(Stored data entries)
┏━━

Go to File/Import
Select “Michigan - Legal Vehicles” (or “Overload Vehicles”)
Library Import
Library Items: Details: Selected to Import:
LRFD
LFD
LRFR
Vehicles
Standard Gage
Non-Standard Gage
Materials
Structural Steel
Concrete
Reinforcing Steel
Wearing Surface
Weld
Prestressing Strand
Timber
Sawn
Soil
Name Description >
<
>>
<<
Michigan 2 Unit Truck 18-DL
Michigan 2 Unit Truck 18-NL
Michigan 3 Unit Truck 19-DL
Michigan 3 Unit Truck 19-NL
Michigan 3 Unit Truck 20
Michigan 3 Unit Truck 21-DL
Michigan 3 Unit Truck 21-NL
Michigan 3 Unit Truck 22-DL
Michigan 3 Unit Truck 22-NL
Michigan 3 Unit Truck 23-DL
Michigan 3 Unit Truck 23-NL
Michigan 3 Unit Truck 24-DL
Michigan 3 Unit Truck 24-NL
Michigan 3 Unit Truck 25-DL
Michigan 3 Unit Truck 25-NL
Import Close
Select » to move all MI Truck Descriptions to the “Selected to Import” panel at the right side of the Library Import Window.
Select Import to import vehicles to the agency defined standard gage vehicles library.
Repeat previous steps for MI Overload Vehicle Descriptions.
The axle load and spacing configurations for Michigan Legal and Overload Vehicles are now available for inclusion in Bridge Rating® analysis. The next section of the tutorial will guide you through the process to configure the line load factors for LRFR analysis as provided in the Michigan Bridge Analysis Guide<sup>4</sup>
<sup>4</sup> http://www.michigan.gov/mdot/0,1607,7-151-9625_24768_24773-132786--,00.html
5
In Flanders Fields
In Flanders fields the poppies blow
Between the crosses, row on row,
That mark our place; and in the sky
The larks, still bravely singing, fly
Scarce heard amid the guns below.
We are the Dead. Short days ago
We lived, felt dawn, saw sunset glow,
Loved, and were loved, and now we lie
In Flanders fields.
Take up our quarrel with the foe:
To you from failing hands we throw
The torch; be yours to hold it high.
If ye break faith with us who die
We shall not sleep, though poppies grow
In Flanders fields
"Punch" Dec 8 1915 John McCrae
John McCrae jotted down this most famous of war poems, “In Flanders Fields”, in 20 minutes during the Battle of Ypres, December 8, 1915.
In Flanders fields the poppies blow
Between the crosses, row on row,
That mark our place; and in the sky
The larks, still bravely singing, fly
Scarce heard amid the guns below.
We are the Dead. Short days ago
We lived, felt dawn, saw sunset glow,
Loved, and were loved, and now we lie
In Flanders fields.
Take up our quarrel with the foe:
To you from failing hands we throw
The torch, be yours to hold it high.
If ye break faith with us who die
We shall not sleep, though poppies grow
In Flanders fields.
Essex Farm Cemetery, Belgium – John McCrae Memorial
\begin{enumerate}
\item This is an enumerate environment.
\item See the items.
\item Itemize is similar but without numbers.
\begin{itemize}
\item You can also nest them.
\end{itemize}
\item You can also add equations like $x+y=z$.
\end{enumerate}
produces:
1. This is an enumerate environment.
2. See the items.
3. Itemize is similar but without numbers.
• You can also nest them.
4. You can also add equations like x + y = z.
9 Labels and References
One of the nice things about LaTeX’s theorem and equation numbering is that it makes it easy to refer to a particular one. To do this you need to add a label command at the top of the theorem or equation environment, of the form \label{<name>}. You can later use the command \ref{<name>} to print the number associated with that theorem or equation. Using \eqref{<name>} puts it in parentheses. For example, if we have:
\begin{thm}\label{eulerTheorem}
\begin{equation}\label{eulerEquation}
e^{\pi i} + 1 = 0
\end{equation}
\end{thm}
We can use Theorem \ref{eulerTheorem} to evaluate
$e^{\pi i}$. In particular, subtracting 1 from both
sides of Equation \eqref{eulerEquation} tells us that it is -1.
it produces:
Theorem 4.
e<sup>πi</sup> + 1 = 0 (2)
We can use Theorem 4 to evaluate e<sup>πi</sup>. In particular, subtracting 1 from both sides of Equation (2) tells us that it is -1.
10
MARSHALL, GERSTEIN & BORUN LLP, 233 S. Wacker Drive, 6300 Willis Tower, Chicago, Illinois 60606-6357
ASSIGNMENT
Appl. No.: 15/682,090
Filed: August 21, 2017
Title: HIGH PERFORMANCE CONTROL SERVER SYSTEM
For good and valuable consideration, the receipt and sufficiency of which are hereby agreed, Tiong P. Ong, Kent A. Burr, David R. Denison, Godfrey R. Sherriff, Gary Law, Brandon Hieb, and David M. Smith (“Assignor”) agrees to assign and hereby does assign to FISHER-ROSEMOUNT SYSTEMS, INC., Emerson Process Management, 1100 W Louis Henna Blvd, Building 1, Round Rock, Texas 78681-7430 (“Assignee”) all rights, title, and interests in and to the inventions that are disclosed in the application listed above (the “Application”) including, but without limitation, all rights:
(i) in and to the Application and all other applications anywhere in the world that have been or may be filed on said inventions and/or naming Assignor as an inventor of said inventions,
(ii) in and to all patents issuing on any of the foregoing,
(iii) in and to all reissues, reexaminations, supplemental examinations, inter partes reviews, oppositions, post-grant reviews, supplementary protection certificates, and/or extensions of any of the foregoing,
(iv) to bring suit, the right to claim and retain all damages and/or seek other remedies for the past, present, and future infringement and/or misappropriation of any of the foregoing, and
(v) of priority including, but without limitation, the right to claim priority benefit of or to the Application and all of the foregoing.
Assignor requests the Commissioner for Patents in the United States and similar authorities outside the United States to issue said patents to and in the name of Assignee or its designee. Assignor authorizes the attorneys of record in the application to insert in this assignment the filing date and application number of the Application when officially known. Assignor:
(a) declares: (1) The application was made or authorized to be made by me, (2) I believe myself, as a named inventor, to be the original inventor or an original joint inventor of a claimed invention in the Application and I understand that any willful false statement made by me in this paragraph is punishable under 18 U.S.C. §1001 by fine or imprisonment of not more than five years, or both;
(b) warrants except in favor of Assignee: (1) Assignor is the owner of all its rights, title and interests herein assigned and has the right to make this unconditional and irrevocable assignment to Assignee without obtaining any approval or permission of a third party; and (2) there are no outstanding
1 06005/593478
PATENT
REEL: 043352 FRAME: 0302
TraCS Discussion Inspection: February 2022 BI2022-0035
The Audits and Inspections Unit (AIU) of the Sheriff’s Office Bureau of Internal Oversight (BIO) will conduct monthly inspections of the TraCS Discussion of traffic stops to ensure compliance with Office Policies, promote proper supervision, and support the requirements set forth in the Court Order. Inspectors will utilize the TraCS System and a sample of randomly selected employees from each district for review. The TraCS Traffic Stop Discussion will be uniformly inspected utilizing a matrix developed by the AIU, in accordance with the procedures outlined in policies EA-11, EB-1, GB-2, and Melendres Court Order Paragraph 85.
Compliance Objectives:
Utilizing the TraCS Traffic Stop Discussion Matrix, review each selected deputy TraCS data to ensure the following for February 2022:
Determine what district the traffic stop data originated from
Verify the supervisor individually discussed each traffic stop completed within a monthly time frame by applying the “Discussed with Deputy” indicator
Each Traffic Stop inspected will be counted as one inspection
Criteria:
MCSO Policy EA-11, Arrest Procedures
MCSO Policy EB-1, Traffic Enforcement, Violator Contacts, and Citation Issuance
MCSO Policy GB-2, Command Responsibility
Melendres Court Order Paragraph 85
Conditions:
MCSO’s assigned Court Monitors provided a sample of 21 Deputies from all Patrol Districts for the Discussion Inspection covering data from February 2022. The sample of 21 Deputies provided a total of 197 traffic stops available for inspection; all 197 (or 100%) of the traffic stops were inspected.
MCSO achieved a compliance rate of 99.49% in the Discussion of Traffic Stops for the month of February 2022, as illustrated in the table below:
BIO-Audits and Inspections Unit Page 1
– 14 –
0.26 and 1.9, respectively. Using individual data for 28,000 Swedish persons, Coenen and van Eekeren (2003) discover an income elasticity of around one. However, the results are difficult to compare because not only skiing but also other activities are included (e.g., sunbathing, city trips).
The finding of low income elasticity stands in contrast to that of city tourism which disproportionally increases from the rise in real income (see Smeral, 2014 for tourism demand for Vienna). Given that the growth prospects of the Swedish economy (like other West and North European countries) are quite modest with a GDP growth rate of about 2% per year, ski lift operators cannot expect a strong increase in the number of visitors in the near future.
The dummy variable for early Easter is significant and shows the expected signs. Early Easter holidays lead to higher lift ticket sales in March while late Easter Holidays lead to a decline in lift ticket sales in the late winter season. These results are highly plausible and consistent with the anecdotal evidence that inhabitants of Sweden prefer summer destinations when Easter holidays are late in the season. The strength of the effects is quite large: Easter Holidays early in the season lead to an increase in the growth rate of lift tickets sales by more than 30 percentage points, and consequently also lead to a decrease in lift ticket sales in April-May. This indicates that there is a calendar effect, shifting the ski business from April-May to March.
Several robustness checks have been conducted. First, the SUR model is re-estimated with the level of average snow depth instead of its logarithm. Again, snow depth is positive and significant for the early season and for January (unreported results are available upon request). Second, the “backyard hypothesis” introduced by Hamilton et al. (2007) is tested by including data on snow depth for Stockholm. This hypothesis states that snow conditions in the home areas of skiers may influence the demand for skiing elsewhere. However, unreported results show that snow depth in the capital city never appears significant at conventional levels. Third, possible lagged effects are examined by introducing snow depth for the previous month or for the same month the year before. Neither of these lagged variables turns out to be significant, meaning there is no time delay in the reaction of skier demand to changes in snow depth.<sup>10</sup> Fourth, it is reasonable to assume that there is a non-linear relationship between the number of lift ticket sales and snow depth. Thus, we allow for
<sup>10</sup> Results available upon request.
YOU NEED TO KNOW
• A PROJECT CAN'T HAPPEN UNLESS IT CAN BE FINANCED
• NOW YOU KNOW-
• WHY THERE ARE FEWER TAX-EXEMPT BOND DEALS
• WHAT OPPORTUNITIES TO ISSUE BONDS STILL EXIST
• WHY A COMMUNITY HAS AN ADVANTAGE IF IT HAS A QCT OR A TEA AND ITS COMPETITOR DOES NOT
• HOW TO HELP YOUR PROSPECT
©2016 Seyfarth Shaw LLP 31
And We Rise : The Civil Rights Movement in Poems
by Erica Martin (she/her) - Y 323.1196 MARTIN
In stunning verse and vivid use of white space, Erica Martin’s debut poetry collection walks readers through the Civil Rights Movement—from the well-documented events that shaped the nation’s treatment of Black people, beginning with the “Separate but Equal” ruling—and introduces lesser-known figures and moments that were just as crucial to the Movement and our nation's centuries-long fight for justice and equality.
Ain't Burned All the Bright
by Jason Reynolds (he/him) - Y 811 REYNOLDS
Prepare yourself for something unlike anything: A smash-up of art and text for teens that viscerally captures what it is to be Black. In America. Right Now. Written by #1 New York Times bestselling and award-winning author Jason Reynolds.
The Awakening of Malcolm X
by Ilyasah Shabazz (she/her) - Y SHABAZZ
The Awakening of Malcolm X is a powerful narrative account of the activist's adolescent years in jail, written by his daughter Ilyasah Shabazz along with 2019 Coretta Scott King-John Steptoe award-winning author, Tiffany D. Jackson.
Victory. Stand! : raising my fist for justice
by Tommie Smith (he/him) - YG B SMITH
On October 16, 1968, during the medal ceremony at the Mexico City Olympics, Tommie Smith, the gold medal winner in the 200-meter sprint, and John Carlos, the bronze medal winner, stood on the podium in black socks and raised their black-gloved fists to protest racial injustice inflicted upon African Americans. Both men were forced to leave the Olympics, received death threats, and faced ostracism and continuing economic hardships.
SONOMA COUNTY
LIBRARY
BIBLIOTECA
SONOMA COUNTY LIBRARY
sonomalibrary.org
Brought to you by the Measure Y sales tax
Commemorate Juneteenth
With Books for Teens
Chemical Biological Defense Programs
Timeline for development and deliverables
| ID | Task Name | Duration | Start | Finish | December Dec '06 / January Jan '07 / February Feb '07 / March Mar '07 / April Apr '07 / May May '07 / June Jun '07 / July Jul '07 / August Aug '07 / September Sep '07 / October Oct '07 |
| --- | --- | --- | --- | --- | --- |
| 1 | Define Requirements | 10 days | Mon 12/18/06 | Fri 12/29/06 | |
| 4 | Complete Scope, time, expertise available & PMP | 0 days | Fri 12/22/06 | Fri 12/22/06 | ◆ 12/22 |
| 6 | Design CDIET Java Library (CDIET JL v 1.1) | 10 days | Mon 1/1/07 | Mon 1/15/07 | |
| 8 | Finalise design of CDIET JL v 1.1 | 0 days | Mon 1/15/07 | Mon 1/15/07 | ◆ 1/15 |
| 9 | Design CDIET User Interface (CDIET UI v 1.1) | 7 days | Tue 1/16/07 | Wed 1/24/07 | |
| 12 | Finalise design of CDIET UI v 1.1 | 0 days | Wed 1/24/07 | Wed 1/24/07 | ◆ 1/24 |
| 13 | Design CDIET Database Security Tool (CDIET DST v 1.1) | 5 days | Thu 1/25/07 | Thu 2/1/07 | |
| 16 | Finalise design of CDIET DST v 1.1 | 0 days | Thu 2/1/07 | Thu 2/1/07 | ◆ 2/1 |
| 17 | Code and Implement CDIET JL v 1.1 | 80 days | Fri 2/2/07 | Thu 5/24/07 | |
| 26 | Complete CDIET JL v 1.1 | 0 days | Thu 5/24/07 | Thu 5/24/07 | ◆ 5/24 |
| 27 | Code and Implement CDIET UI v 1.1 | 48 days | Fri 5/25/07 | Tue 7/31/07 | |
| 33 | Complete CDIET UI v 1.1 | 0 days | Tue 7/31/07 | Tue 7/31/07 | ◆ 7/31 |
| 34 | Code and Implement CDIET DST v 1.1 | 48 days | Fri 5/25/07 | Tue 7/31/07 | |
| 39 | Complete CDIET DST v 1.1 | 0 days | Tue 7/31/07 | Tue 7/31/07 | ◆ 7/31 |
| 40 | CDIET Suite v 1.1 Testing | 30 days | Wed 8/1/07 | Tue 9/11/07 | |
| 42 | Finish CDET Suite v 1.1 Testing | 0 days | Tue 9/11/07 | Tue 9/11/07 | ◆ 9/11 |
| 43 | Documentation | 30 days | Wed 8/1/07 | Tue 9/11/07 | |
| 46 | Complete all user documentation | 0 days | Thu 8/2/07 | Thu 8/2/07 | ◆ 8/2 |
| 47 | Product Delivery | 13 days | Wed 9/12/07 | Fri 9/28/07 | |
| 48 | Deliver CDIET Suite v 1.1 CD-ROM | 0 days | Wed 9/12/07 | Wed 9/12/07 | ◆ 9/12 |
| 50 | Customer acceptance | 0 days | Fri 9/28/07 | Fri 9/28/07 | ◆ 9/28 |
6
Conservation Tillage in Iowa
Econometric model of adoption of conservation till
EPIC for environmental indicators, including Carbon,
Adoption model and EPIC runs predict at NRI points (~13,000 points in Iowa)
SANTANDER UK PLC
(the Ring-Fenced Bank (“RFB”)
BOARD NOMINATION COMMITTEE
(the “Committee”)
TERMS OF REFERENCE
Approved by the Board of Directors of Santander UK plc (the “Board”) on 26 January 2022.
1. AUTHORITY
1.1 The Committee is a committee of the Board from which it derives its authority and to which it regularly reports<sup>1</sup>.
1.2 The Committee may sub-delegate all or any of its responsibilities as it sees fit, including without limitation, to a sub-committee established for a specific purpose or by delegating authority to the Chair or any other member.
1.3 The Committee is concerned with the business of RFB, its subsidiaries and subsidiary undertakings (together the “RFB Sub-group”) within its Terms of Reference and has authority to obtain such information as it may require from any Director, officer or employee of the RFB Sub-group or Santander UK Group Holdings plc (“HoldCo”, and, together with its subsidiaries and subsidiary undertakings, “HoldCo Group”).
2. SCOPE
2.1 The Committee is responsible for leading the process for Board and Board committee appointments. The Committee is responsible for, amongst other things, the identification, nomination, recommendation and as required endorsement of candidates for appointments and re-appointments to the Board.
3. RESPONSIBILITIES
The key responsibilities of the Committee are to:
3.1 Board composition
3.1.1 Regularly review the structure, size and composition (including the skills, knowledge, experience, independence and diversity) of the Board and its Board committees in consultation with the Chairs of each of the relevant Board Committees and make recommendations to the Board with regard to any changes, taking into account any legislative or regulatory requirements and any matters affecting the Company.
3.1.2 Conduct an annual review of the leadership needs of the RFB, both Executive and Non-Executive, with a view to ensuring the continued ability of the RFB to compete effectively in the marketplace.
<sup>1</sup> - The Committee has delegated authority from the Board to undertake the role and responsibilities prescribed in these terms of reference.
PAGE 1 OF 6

┗━━

Try it: Retype only the stretch of lines above starting at the one with "5/24/07 | |" and stopping at the one with "9/11/07 | ◆ 9/11 |", exactly as written, with both kept.

Task result:
| 17 | Code and Implement CDIET JL v 1.1 | 80 days | Fri 2/2/07 | Thu 5/24/07 | |
| 26 | Complete CDIET JL v 1.1 | 0 days | Thu 5/24/07 | Thu 5/24/07 | ◆ 5/24 |
| 27 | Code and Implement CDIET UI v 1.1 | 48 days | Fri 5/25/07 | Tue 7/31/07 | |
| 33 | Complete CDIET UI v 1.1 | 0 days | Tue 7/31/07 | Tue 7/31/07 | ◆ 7/31 |
| 34 | Code and Implement CDIET DST v 1.1 | 48 days | Fri 5/25/07 | Tue 7/31/07 | |
| 39 | Complete CDIET DST v 1.1 | 0 days | Tue 7/31/07 | Tue 7/31/07 | ◆ 7/31 |
| 40 | CDIET Suite v 1.1 Testing | 30 days | Wed 8/1/07 | Tue 9/11/07 | |
| 42 | Finish CDET Suite v 1.1 Testing | 0 days | Tue 9/11/07 | Tue 9/11/07 | ◆ 9/11 |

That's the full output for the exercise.